Task directions: For the material below, return exactly the lines starting at the line containing "Uthyrning av" and ending at the line containing "Previous post", both ends included, and no others.

Entries provided:
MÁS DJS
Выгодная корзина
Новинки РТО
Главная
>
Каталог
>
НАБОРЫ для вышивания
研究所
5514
==
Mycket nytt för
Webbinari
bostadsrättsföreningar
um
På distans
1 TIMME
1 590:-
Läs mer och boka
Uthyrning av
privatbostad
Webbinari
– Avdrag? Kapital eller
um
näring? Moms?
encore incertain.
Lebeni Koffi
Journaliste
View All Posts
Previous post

Solution for this exercise:
Uthyrning av
privatbostad
Webbinari
– Avdrag? Kapital eller
um
näring? Moms?
encore incertain.
Lebeni Koffi
Journaliste
View All Posts
Previous post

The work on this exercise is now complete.